Avoid using pipes when there are meaningful intermediate objects that could be given informative names.
Whitespace
%>%should always have a space before it, and should usually be followed by a new line. After the first step, each line should be indented by two spaces.
Long lines
- If the arguments to a function don’t all fit on one line, put each argument on its own line and indent.
Short pipes
A one-step pipe can stay on one line, but unless you plan to expand it later on, you should consider rewriting it to a regular function call.
Sometimes it’s useful to include a short pipe as an argument to a function in a longer pipe. Carefully consider whether the code is more readable with a short inline pipe (which doesn’t require a lookup elsewhere) or if it’s better to move the code outside the pipe and give it an evocative name.
# Good
# x %>%
# select(a, b, w) %>%
# left_join(y %>% select(a, b, v), by = c("a", "b"))
#
# # Better
# x_join <- x %>% select(a, b, w)
# y_join <- y %>% select(a, b, v)
# left_join(x_join, y_join, by = c("a", "b"))
No arguments
- magrittr allows you to omit () on functions that don’t have arguments.
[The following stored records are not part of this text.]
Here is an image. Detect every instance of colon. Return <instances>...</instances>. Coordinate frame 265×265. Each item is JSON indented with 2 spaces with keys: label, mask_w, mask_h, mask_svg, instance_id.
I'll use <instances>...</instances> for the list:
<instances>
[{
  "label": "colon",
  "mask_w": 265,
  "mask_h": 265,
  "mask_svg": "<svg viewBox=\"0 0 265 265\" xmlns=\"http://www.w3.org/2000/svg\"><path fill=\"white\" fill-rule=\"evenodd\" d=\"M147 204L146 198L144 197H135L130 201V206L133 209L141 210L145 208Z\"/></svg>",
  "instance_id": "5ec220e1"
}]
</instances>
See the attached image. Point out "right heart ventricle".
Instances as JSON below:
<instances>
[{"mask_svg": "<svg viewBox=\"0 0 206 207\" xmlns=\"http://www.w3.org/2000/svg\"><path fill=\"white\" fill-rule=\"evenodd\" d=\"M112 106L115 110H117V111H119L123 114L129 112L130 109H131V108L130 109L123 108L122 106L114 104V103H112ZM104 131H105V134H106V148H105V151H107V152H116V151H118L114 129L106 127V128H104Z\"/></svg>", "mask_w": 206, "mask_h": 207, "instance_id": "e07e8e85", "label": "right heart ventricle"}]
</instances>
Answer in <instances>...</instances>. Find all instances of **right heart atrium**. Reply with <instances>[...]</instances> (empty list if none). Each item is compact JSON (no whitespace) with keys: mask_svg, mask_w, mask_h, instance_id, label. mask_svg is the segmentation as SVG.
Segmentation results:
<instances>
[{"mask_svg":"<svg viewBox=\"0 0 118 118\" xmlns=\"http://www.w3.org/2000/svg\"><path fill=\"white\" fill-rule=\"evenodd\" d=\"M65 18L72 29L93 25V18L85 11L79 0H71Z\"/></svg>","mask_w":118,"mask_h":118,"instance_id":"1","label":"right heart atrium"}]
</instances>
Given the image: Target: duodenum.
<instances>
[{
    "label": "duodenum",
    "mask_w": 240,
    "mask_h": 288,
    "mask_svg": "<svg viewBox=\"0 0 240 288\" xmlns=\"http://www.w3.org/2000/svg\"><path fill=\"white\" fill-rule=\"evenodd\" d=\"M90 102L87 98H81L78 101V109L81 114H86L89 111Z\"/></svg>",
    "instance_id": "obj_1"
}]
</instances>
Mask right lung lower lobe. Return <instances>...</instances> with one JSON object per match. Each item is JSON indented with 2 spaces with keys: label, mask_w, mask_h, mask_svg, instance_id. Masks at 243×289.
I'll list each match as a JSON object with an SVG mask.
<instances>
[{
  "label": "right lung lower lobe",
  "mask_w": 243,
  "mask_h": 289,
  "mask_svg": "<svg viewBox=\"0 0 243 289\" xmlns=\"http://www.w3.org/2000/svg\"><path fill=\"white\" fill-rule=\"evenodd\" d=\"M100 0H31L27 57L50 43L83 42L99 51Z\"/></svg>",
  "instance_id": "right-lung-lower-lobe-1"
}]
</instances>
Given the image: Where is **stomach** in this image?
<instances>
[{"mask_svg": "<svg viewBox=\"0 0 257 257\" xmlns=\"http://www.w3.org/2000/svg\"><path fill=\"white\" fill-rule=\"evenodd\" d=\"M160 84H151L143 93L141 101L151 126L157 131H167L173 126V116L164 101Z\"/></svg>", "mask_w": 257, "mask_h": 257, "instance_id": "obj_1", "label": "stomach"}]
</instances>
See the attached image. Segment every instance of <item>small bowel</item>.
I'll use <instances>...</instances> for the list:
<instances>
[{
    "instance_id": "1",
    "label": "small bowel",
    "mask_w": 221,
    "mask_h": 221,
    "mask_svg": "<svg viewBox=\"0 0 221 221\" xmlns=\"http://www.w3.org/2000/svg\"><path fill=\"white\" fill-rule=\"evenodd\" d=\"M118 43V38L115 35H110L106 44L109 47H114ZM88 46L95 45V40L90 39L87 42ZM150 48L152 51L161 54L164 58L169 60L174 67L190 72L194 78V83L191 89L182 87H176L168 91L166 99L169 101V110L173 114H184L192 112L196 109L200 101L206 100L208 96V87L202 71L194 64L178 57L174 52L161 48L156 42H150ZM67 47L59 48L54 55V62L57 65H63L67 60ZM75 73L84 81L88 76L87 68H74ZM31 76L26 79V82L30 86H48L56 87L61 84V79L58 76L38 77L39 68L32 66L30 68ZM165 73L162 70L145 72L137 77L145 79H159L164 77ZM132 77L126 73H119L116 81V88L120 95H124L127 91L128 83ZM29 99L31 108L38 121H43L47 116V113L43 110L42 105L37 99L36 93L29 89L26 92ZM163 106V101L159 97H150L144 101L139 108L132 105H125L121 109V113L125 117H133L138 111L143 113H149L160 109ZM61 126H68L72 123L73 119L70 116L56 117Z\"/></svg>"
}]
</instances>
Avoid this feature.
Assigment
There are three acceptable forms of assignment:
- Variable name and assignment on separate lines:
iris_long <-
iris %>%
gather(measure, value, -Species) %>%
arrange(-value)
- Variable name and assignment on the same line:
iris_long <- iris %>%
gather(measure, value, -Species) %>%
arrange(-value)
- Assignment at the end of the pipe with
->:
iris %>%
gather(measure, value, -Species) %>%
arrange(-value) ->
iris_long
- The magrittr package provides the
%<>%operator as a shortcut for modifying an object in place. Avoid this operator.
5. ggplot2
Introduction
- Styling suggestions for
+used to separate ggplot2 layers are very similar to those for%>%in pipelines.
Whitespace
+should always have a space before it, and should be followed by a new line.If you are creating a ggplot off of a dplyr pipeline, there should only be one level of indentation.
Long lines
If the arguments to a ggplot2 layer don’t all fit on one line, put each argument on its own line and indent.
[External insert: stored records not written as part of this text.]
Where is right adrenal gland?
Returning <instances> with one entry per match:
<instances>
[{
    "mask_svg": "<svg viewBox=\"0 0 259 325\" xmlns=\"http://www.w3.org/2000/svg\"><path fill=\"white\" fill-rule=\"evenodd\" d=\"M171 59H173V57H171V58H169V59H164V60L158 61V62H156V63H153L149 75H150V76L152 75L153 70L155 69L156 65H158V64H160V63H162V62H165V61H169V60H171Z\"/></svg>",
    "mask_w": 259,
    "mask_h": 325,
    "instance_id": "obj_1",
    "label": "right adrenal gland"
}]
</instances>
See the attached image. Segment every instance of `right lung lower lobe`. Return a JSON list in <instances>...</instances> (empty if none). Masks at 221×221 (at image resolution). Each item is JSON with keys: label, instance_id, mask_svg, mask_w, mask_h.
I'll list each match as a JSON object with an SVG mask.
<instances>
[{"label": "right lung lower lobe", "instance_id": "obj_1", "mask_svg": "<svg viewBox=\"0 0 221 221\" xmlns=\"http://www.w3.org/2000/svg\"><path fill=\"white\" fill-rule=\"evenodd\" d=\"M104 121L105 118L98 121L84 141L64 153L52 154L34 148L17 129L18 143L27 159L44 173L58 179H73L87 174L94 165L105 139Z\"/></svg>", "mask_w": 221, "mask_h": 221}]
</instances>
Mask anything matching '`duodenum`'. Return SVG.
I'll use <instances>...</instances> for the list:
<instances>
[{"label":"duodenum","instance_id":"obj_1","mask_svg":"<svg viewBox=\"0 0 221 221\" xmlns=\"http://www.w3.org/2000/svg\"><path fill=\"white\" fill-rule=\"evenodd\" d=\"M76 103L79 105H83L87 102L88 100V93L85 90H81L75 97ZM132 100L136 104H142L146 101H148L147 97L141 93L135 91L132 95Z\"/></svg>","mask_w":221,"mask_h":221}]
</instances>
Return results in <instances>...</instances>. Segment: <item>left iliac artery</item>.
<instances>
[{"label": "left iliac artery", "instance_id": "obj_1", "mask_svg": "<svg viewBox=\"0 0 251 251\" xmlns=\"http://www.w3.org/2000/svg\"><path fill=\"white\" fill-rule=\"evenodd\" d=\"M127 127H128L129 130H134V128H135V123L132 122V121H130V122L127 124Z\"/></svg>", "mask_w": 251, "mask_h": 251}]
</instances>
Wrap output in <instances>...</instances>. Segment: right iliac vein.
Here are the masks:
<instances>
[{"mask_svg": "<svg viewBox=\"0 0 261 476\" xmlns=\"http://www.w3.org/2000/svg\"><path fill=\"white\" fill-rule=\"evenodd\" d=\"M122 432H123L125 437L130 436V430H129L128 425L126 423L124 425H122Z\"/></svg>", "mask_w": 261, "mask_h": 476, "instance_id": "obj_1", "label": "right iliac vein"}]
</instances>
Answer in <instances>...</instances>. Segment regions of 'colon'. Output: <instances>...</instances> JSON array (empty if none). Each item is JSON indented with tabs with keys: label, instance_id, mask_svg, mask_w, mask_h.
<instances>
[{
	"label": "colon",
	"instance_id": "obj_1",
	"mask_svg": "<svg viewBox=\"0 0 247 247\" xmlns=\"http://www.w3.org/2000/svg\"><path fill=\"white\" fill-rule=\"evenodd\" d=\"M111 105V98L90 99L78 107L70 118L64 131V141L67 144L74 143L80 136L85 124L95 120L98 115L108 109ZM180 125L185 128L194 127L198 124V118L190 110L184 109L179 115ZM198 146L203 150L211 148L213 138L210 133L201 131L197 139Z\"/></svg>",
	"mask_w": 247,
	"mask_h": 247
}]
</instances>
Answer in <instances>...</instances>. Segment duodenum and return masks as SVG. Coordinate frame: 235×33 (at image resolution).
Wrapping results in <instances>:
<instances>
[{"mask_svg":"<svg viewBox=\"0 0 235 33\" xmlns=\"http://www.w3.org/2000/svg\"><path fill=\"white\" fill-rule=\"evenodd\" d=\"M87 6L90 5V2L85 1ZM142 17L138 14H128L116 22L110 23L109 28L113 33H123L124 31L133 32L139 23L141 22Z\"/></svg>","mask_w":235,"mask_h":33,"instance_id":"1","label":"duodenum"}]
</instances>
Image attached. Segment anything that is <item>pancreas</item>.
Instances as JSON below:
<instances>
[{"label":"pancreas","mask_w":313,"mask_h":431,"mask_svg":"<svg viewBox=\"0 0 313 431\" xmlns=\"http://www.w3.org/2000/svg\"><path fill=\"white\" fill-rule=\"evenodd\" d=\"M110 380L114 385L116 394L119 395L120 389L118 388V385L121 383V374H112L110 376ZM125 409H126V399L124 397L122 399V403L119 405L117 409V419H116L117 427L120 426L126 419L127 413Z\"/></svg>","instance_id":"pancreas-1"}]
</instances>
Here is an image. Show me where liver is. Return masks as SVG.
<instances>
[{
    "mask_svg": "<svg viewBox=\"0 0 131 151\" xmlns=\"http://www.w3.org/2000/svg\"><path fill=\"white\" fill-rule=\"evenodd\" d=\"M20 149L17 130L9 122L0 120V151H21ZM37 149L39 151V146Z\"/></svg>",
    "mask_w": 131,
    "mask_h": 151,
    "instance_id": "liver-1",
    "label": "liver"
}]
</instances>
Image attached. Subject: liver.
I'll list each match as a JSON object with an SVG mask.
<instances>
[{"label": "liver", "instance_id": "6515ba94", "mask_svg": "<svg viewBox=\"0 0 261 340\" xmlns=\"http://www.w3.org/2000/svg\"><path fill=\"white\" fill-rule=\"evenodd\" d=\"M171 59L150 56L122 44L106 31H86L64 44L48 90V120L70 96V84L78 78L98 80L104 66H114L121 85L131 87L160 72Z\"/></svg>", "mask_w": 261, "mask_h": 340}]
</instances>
ggplot2 allows you to do data manipulation, such as filtering or slicing, within the data argument. Avoid this, and instead do the data manipulation in a pipeline before starting plotting.
Comments
Each line of a comment should begin with the comment symbol and a single space.
In data analysis code, use comments to record important findings and analysis decisions.
If you need comments to explain what your code is doing, consider rewriting your code to be clearer.
If you discover that you have more comments than code, consider switching to R Markdown.